With Dos Passos and others he published in 1917 Eight Harvard Poets. During the last years of World War I, he drove an ambulance in France. Indiscreet comments in the letters of a friend led to Cummings's arrest and incarceration in a French concentration camp at La Ferté-Macé. Later, he found out he had been accused of treason, but the charges were never proved. This experience gave basis for Cummings's only novel, The Enormous Room (1922), in which he drew acidly funny sketches of the jailers and sympathetic portraits of prisoners. It was followed by collections of verse, Tulips and Chimneys (1923), which contrasted the evils of war to the 'sweet spontaneous earth' and XLI Poems (1925). In the 1920s and1930s Cummings divided his time between Paris, where he studied art, and New York, where he had a child with a friend's wife.

In Paris Cummings met the poets Ezra Pound, Hart Crane, and Archibald MacLeish. His friends also included the philosopher A.J. Ayer, who had a short affair with his wife, Marion Morehouse. She was twelve years Cummings's junior, a former Ziegfield showgirl and one of the leading models of the age. Cummings's friendship with Ayer lasted over twenty-five years. Once Cummings took Ayer to see the legendary stripper Gypsy Rose Lee. "You walk on tightropes as if they lay on the ground," Cummings wrote in a birthday poem to Ayer, "and always, bird eyed, notice more than we notice you notice".

#### [Required actions]
1 > What is the title of the only novel Cummings wrote, according to the passage on Cummings?
2 > Decide whether each statement agrees with the passage on Cummings: (a) Cummings was convicted of treason. (b) Marion Morehouse was twelve years younger than Cummings. (c) Cummings studied art in New York.
3 > Write out everything from "With Dos Passos" down to "a friend's wife." in the passage on Cummings, substituting "supply truck" for "ambulance".
The material after this point has no connection to the passage.

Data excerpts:

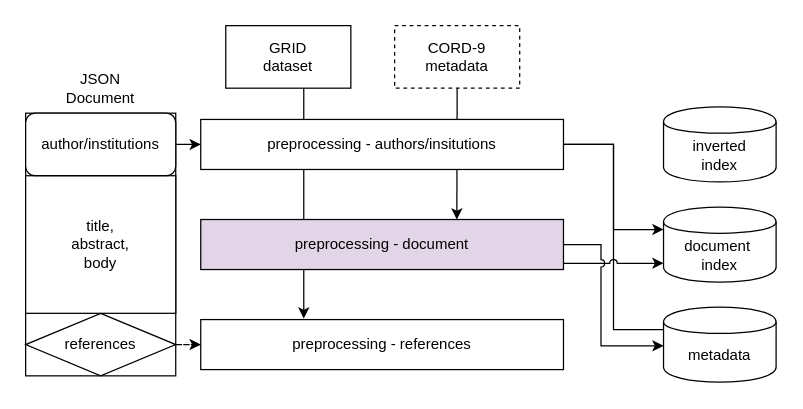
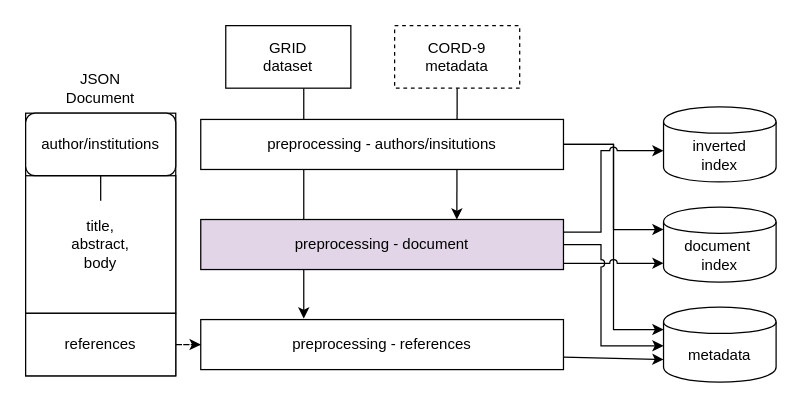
  <mxCell id="0" />
  <mxCell id="1" parent="0" />
  <mxCell id="2" value="" style="rounded=0;whiteSpace=wrap;html=1;" vertex="1" parent="1"><mxGeometry x="20" y="90" width="120" height="210" as="geometry" /></mxCell>
  <mxCell id="3" value="title,&lt;br&gt;abstract,&lt;br&gt;body" style="rounded=0;whiteSpace=wrap;html=1;" vertex="1" parent="1"><mxGeometry x="20" y="140" width="120" height="110" as="geometry" /></mxCell>
- <mxCell id="4" value="" style="edgeStyle=orthogonalEdgeStyle;rounded=0;orthogonalLoop=1;jettySize=auto;html=1;" edge="1" parent="1" source="5" target="16"><mxGeometry relative="1" as="geometry" /></mxCell>
+ <mxCell id="4" value="" style="edgeStyle=orthogonalEdgeStyle;rounded=0;orthogonalLoop=1;jettySize=auto;html=1;" edge="1" parent="1" source="5" target="3"><mxGeometry relative="1" as="geometry" /></mxCell>
  <mxCell id="5" value="author/institutions" style="whiteSpace=wrap;html=1;rounded=1;" vertex="1" parent="1"><mxGeometry x="20" y="90" width="120" height="50" as="geometry" /></mxCell>
  <mxCell id="6" value="" style="edgeStyle=orthogonalEdgeStyle;rounded=0;orthogonalLoop=1;jettySize=auto;html=1;dashed=1;" edge="1" parent="1" source="7" target="8"><mxGeometry relative="1" as="geometry" /></mxCell>
- <mxCell id="7" value="references" style="rhombus;whiteSpace=wrap;html=1;" vertex="1" parent="1"><mxGeometry x="20" y="250" width="120" height="50" as="geometry" /></mxCell>
+ <mxCell id="7" value="references" style="rounded=0;whiteSpace=wrap;html=1;" vertex="1" parent="1"><mxGeometry x="20" y="250" width="120" height="50" as="geometry" /></mxCell>
  <mxCell id="8" value="preprocessing - references" style="rounded=0;whiteSpace=wrap;html=1;" vertex="1" parent="1"><mxGeometry x="160" y="255" width="290" height="40" as="geometry" /></mxCell>
  <mxCell id="9" value="JSON Document" style="text;html=1;strokeColor=none;fillColor=none;align=center;verticalAlign=middle;whiteSpace=wrap;rounded=0;" vertex="1" parent="1"><mxGeometry x="60" y="60" width="40" height="20" as="geometry" /></mxCell>
  <mxCell id="10" style="edgeStyle=orthogonalEdgeStyle;rounded=0;orthogonalLoop=1;jettySize=auto;html=1;entryX=0.284;entryY=-0.02;entryDx=0;entryDy=0;entryPerimeter=0;" edge="1" parent="1" source="11" target="8"><mxGeometry relative="1" as="geometry"><Array as="points"><mxPoint x="242" y="254" /></Array></mxGeometry></mxCell>
  <mxCell id="11" value="GRID &lt;br&gt;dataset" style="rounded=0;whiteSpace=wrap;html=1;" vertex="1" parent="1"><mxGeometry x="180" y="20" width="100" height="50" as="geometry" /></mxCell>
  <mxCell id="12" style="edgeStyle=orthogonalEdgeStyle;rounded=0;jumpStyle=arc;orthogonalLoop=1;jettySize=auto;html=1;entryX=0.706;entryY=0;entryDx=0;entryDy=0;entryPerimeter=0;" edge="1" parent="1" source="13" target="19"><mxGeometry relative="1" as="geometry"><Array as="points" /></mxGeometry></mxCell>
  <mxCell id="13" value="CORD-9 metadata" style="rounded=0;whiteSpace=wrap;html=1;dashed=1;" vertex="1" parent="1"><mxGeometry x="315" y="20" width="100" height="50" as="geometry" /></mxCell>
- <mxCell id="14" style="edgeStyle=orthogonalEdgeStyle;rounded=0;orthogonalLoop=1;jettySize=auto;html=1;entryX=0;entryY=0.3;entryDx=0;entryDy=0;endArrow=none;" edge="1" parent="1" source="16" target="22"><mxGeometry relative="1" as="geometry" /></mxCell>
+ <mxCell id="14" style="edgeStyle=orthogonalEdgeStyle;rounded=0;orthogonalLoop=1;jettySize=auto;html=1;entryX=0;entryY=0.3;entryDx=0;entryDy=0;" edge="1" parent="1" source="16" target="22"><mxGeometry relative="1" as="geometry" /></mxCell>
  <mxCell id="15" style="edgeStyle=orthogonalEdgeStyle;rounded=0;orthogonalLoop=1;jettySize=auto;html=1;entryX=0;entryY=0.3;entryDx=0;entryDy=0;" edge="1" parent="1" source="16" target="21"><mxGeometry relative="1" as="geometry" /></mxCell>
  <mxCell id="16" value="preprocessing - authors/insitutions" style="rounded=0;whiteSpace=wrap;html=1;" vertex="1" parent="1"><mxGeometry x="160" y="95" width="290" height="40" as="geometry" /></mxCell>
  <mxCell id="17" style="edgeStyle=orthogonalEdgeStyle;rounded=0;orthogonalLoop=1;jettySize=auto;html=1;jumpStyle=arc;" edge="1" parent="1" source="19" target="21"><mxGeometry relative="1" as="geometry"><Array as="points"><mxPoint x="510" y="210" /><mxPoint x="510" y="210" /></Array></mxGeometry></mxCell>
+ <mxCell id="18" style="edgeStyle=orthogonalEdgeStyle;rounded=0;orthogonalLoop=1;jettySize=auto;html=1;entryX=0;entryY=0.583;entryDx=0;entryDy=0;jumpStyle=arc;entryPerimeter=0;exitX=1;exitY=0.25;exitDx=0;exitDy=0;" edge="1" parent="1" source="19" target="20"><mxGeometry relative="1" as="geometry"><Array as="points"><mxPoint x="480" y="185" /><mxPoint x="480" y="120" /></Array></mxGeometry></mxCell>
  <mxCell id="19" value="preprocessing - document" style="rounded=0;whiteSpace=wrap;html=1;fillColor=#e1d5e7;" vertex="1" parent="1"><mxGeometry x="160" y="175" width="290" height="40" as="geometry" /></mxCell>
  <mxCell id="20" value="inverted&lt;br&gt;index" style="shape=cylinder;whiteSpace=wrap;html=1;boundedLbl=1;backgroundOutline=1;" vertex="1" parent="1"><mxGeometry x="530" y="85" width="90" height="60" as="geometry" /></mxCell>
  <mxCell id="21" value="document&amp;nbsp;&lt;br&gt;index" style="shape=cylinder;whiteSpace=wrap;html=1;boundedLbl=1;backgroundOutline=1;" vertex="1" parent="1"><mxGeometry x="530" y="165" width="90" height="60" as="geometry" /></mxCell>
  <mxCell id="22" value="metadata" style="shape=cylinder;whiteSpace=wrap;html=1;boundedLbl=1;backgroundOutline=1;" vertex="1" parent="1"><mxGeometry x="530" y="245" width="90" height="60" as="geometry" /></mxCell>
+ <mxCell id="23" value="" style="endArrow=classic;html=1;entryX=0;entryY=0.7;entryDx=0;entryDy=0;exitX=1;exitY=0.75;exitDx=0;exitDy=0;" edge="1" parent="1" source="8" target="22"><mxGeometry width="50" height="50" relative="1" as="geometry"><mxPoint x="460" y="270" as="sourcePoint" /><mxPoint x="510" y="220" as="targetPoint" /></mxGeometry></mxCell>
  <mxCell id="24" value="" style="endArrow=classic;html=1;entryX=0;entryY=0.7;entryDx=0;entryDy=0;exitX=1;exitY=0.5;exitDx=0;exitDy=0;rounded=0;jumpStyle=arc;" edge="1" parent="1" source="19"><mxGeometry width="50" height="50" relative="1" as="geometry"><mxPoint x="450" y="274" as="sourcePoint" /><mxPoint x="530" y="276" as="targetPoint" /><Array as="points"><mxPoint x="480" y="195" /><mxPoint x="480" y="276" /></Array></mxGeometry></mxCell>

#### [Worked answers]
1 > The Enormous Room (1922).

2 >
(a) No: "the charges were never proved."
(b) Yes: "She was twelve years Cummings's junior."
(c) No: "Paris, where he studied art."

3 >
With Dos Passos and others he published in 1917 Eight Harvard Poets. During the last years of World War I, he drove an supply truck in France. Indiscreet comments in the letters of a friend led to Cummings's arrest and incarceration in a French concentration camp at La Ferté-Macé. Later, he found out he had been accused of treason, but the charges were never proved. This experience gave basis for Cummings's only novel, The Enormous Room (1922), in which he drew acidly funny sketches of the jailers and sympathetic portraits of prisoners. It was followed by collections of verse, Tulips and Chimneys (1923), which contrasted the evils of war to the 'sweet spontaneous earth' and XLI Poems (1925). In the 1920s and1930s Cummings divided his time between Paris, where he studied art, and New York, where he had a child with a friend's wife.